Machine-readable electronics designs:
-=-=-

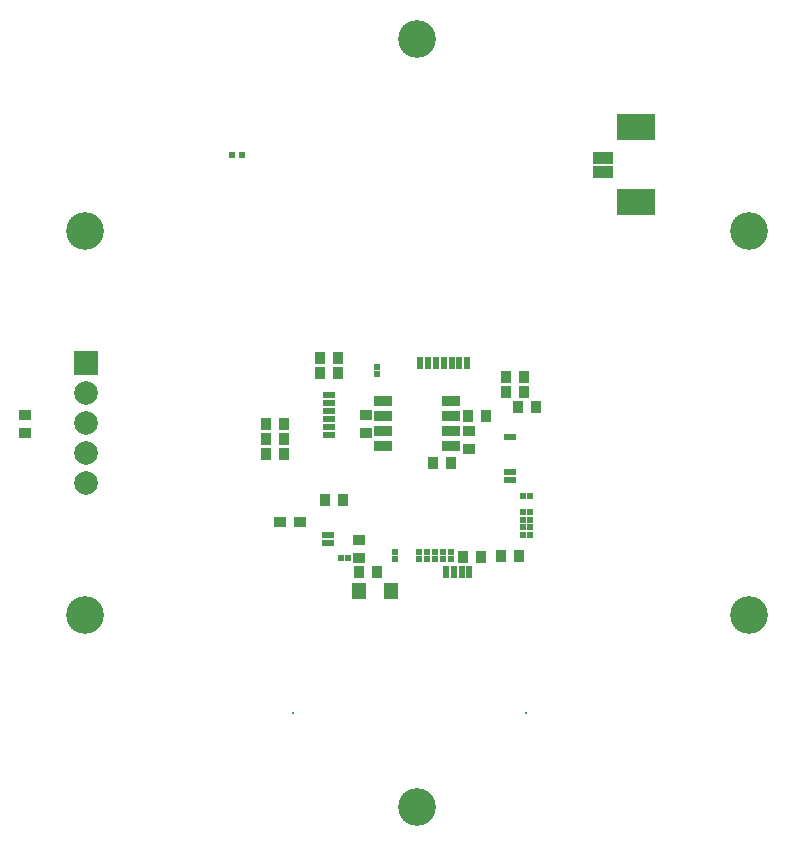
<source format=gbs>
G04*
G04 #@! TF.GenerationSoftware,Altium Limited,Altium Designer,22.1.2 (22)*
G04*
G04 Layer_Color=16711935*
%FSLAX25Y25*%
%MOIN*%
G70*
G04*
G04 #@! TF.SameCoordinates,4AADA1E1-E747-4A0A-B92B-AFF9719D9D6B*
G04*
G04*
G04 #@! TF.FilePolarity,Negative*
G04*
G01*
G75*
%ADD38R,0.03800X0.04300*%
%ADD41R,0.03972X0.03472*%
%ADD42R,0.03472X0.03972*%
%ADD43R,0.04300X0.03800*%
%ADD45R,0.02257X0.01863*%
%ADD57R,0.01863X0.02257*%
%ADD62C,0.00800*%
%ADD63C,0.12611*%
%ADD64R,0.07887X0.07887*%
%ADD65C,0.07887*%
%ADD201R,0.12611X0.09068*%
%ADD202R,0.07099X0.03950*%
%ADD203R,0.05958X0.03359*%
%ADD204R,0.04973X0.05485*%
%ADD205R,0.04147X0.03556*%
%ADD206R,0.02217X0.01863*%
D38*
X5200Y114800D02*
D03*
X11200D02*
D03*
X22900Y130400D02*
D03*
X16900D02*
D03*
D41*
X-17000Y124800D02*
D03*
Y130800D02*
D03*
X-130750Y130753D02*
D03*
Y124753D02*
D03*
X-19200Y89116D02*
D03*
Y83116D02*
D03*
D42*
X-44400Y117653D02*
D03*
X-50400D02*
D03*
X-44400Y127653D02*
D03*
X-50400D02*
D03*
X-44400Y122653D02*
D03*
X-50400D02*
D03*
X-30600Y102253D02*
D03*
X-24600D02*
D03*
X-26300Y149553D02*
D03*
X-32300D02*
D03*
X-26300Y144653D02*
D03*
X-32300D02*
D03*
X15200Y83153D02*
D03*
X21200D02*
D03*
X33800Y133453D02*
D03*
X39800D02*
D03*
X-13200Y78253D02*
D03*
X-19200D02*
D03*
X29800Y138416D02*
D03*
X35800D02*
D03*
X34100Y83700D02*
D03*
X28100D02*
D03*
X29800Y143353D02*
D03*
X35800D02*
D03*
D43*
X17200Y125400D02*
D03*
Y119400D02*
D03*
D45*
X-13200Y146483D02*
D03*
Y144317D02*
D03*
X16800Y146945D02*
D03*
Y149110D02*
D03*
X14167Y149110D02*
D03*
Y146945D02*
D03*
X600Y82788D02*
D03*
Y84953D02*
D03*
X1000Y149110D02*
D03*
Y146945D02*
D03*
X3325Y82788D02*
D03*
Y84953D02*
D03*
X11533Y149110D02*
D03*
Y146945D02*
D03*
X8900Y149110D02*
D03*
Y146945D02*
D03*
X3633Y149110D02*
D03*
Y146945D02*
D03*
X6267Y149110D02*
D03*
Y146945D02*
D03*
X6050Y82788D02*
D03*
Y84953D02*
D03*
X8775Y82788D02*
D03*
Y84953D02*
D03*
X11500Y82788D02*
D03*
Y84953D02*
D03*
X9700Y79335D02*
D03*
Y77170D02*
D03*
X12300Y79335D02*
D03*
Y77170D02*
D03*
X14900Y79335D02*
D03*
Y77170D02*
D03*
X17500Y79335D02*
D03*
Y77170D02*
D03*
X-7200Y82788D02*
D03*
Y84953D02*
D03*
D57*
X35400Y98419D02*
D03*
X37565D02*
D03*
X35400Y95793D02*
D03*
X37565D02*
D03*
Y93166D02*
D03*
X35400D02*
D03*
X37565Y90540D02*
D03*
X35400D02*
D03*
X-30665Y90503D02*
D03*
X-28500D02*
D03*
X-28318Y123953D02*
D03*
X-30483D02*
D03*
X-28318Y137204D02*
D03*
X-30483D02*
D03*
Y134581D02*
D03*
X-28318D02*
D03*
X-30483Y126610D02*
D03*
X-28318D02*
D03*
X-30483Y129267D02*
D03*
X-28318D02*
D03*
X-30483Y131924D02*
D03*
X-28318D02*
D03*
X29935Y123253D02*
D03*
X32100D02*
D03*
X-30665Y87853D02*
D03*
X-28500D02*
D03*
X-25187Y83104D02*
D03*
X-23022D02*
D03*
X37565Y103753D02*
D03*
X35400D02*
D03*
X32100Y108853D02*
D03*
X29935D02*
D03*
X32100Y111653D02*
D03*
X29935D02*
D03*
D62*
X36201Y31426D02*
D03*
X-41201D02*
D03*
D63*
X-110810Y63976D02*
D03*
X110810Y191929D02*
D03*
X-110810D02*
D03*
X110810Y63976D02*
D03*
X0Y0D02*
D03*
Y255906D02*
D03*
D64*
X-110400Y148053D02*
D03*
D65*
Y138053D02*
D03*
Y128053D02*
D03*
Y118053D02*
D03*
Y108053D02*
D03*
D201*
X72999Y226500D02*
D03*
Y201500D02*
D03*
D202*
X61901Y216461D02*
D03*
Y211539D02*
D03*
D203*
X11201Y135453D02*
D03*
Y130453D02*
D03*
Y125453D02*
D03*
Y120453D02*
D03*
X-11201D02*
D03*
Y125453D02*
D03*
Y130453D02*
D03*
Y135453D02*
D03*
D204*
X-19235Y71900D02*
D03*
D03*
X-8565D02*
D03*
D205*
X-39052Y95052D02*
D03*
X-45548D02*
D03*
D206*
X-58300Y217253D02*
D03*
X-61607D02*
D03*
M02*

</source>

-=-=-

Omit all pictures while transcribing the entries verbatim.

== Answer below ==
<source format=gbs>
G04*
G04 #@! TF.GenerationSoftware,Altium Limited,Altium Designer,22.1.2 (22)*
G04*
G04 Layer_Color=16711935*
%FSLAX25Y25*%
%MOIN*%
G70*
G04*
G04 #@! TF.SameCoordinates,4AADA1E1-E747-4A0A-B92B-AFF9719D9D6B*
G04*
G04*
G04 #@! TF.FilePolarity,Negative*
G04*
G01*
G75*
%ADD38R,0.03800X0.04300*%
%ADD41R,0.03972X0.03472*%
%ADD42R,0.03472X0.03972*%
%ADD43R,0.04300X0.03800*%
%ADD45R,0.02257X0.01863*%
%ADD57R,0.01863X0.02257*%
%ADD62C,0.00800*%
%ADD63C,0.12611*%
%ADD64R,0.07887X0.07887*%
%ADD65C,0.07887*%
%ADD201R,0.12611X0.09068*%
%ADD202R,0.07099X0.03950*%
%ADD203R,0.05958X0.03359*%
%ADD204R,0.04973X0.05485*%
%ADD205R,0.04147X0.03556*%
%ADD206R,0.02217X0.01863*%
D38*
X5200Y114800D02*
D03*
X11200D02*
D03*
X22900Y130400D02*
D03*
X16900D02*
D03*
D41*
X-17000Y124800D02*
D03*
Y130800D02*
D03*
X-130750Y130753D02*
D03*
Y124753D02*
D03*
X-19200Y89116D02*
D03*
Y83116D02*
D03*
D42*
X-44400Y117653D02*
D03*
X-50400D02*
D03*
X-44400Y127653D02*
D03*
X-50400D02*
D03*
X-44400Y122653D02*
D03*
X-50400D02*
D03*
X-30600Y102253D02*
D03*
X-24600D02*
D03*
X-26300Y149553D02*
D03*
X-32300D02*
D03*
X-26300Y144653D02*
D03*
X-32300D02*
D03*
X15200Y83153D02*
D03*
X21200D02*
D03*
X33800Y133453D02*
D03*
X39800D02*
D03*
X-13200Y78253D02*
D03*
X-19200D02*
D03*
X29800Y138416D02*
D03*
X35800D02*
D03*
X34100Y83700D02*
D03*
X28100D02*
D03*
X29800Y143353D02*
D03*
X35800D02*
D03*
D43*
X17200Y125400D02*
D03*
Y119400D02*
D03*
D45*
X-13200Y146483D02*
D03*
Y144317D02*
D03*
X16800Y146945D02*
D03*
Y149110D02*
D03*
X14167Y149110D02*
D03*
Y146945D02*
D03*
X600Y82788D02*
D03*
Y84953D02*
D03*
X1000Y149110D02*
D03*
Y146945D02*
D03*
X3325Y82788D02*
D03*
Y84953D02*
D03*
X11533Y149110D02*
D03*
Y146945D02*
D03*
X8900Y149110D02*
D03*
Y146945D02*
D03*
X3633Y149110D02*
D03*
Y146945D02*
D03*
X6267Y149110D02*
D03*
Y146945D02*
D03*
X6050Y82788D02*
D03*
Y84953D02*
D03*
X8775Y82788D02*
D03*
Y84953D02*
D03*
X11500Y82788D02*
D03*
Y84953D02*
D03*
X9700Y79335D02*
D03*
Y77170D02*
D03*
X12300Y79335D02*
D03*
Y77170D02*
D03*
X14900Y79335D02*
D03*
Y77170D02*
D03*
X17500Y79335D02*
D03*
Y77170D02*
D03*
X-7200Y82788D02*
D03*
Y84953D02*
D03*
D57*
X35400Y98419D02*
D03*
X37565D02*
D03*
X35400Y95793D02*
D03*
X37565D02*
D03*
Y93166D02*
D03*
X35400D02*
D03*
X37565Y90540D02*
D03*
X35400D02*
D03*
X-30665Y90503D02*
D03*
X-28500D02*
D03*
X-28318Y123953D02*
D03*
X-30483D02*
D03*
X-28318Y137204D02*
D03*
X-30483D02*
D03*
Y134581D02*
D03*
X-28318D02*
D03*
X-30483Y126610D02*
D03*
X-28318D02*
D03*
X-30483Y129267D02*
D03*
X-28318D02*
D03*
X-30483Y131924D02*
D03*
X-28318D02*
D03*
X29935Y123253D02*
D03*
X32100D02*
D03*
X-30665Y87853D02*
D03*
X-28500D02*
D03*
X-25187Y83104D02*
D03*
X-23022D02*
D03*
X37565Y103753D02*
D03*
X35400D02*
D03*
X32100Y108853D02*
D03*
X29935D02*
D03*
X32100Y111653D02*
D03*
X29935D02*
D03*
D62*
X36201Y31426D02*
D03*
X-41201D02*
D03*
D63*
X-110810Y63976D02*
D03*
X110810Y191929D02*
D03*
X-110810D02*
D03*
X110810Y63976D02*
D03*
X0Y0D02*
D03*
Y255906D02*
D03*
D64*
X-110400Y148053D02*
D03*
D65*
Y138053D02*
D03*
Y128053D02*
D03*
Y118053D02*
D03*
Y108053D02*
D03*
D201*
X72999Y226500D02*
D03*
Y201500D02*
D03*
D202*
X61901Y216461D02*
D03*
Y211539D02*
D03*
D203*
X11201Y135453D02*
D03*
Y130453D02*
D03*
Y125453D02*
D03*
Y120453D02*
D03*
X-11201D02*
D03*
Y125453D02*
D03*
Y130453D02*
D03*
Y135453D02*
D03*
D204*
X-19235Y71900D02*
D03*
D03*
X-8565D02*
D03*
D205*
X-39052Y95052D02*
D03*
X-45548D02*
D03*
D206*
X-58300Y217253D02*
D03*
X-61607D02*
D03*
M02*

</source>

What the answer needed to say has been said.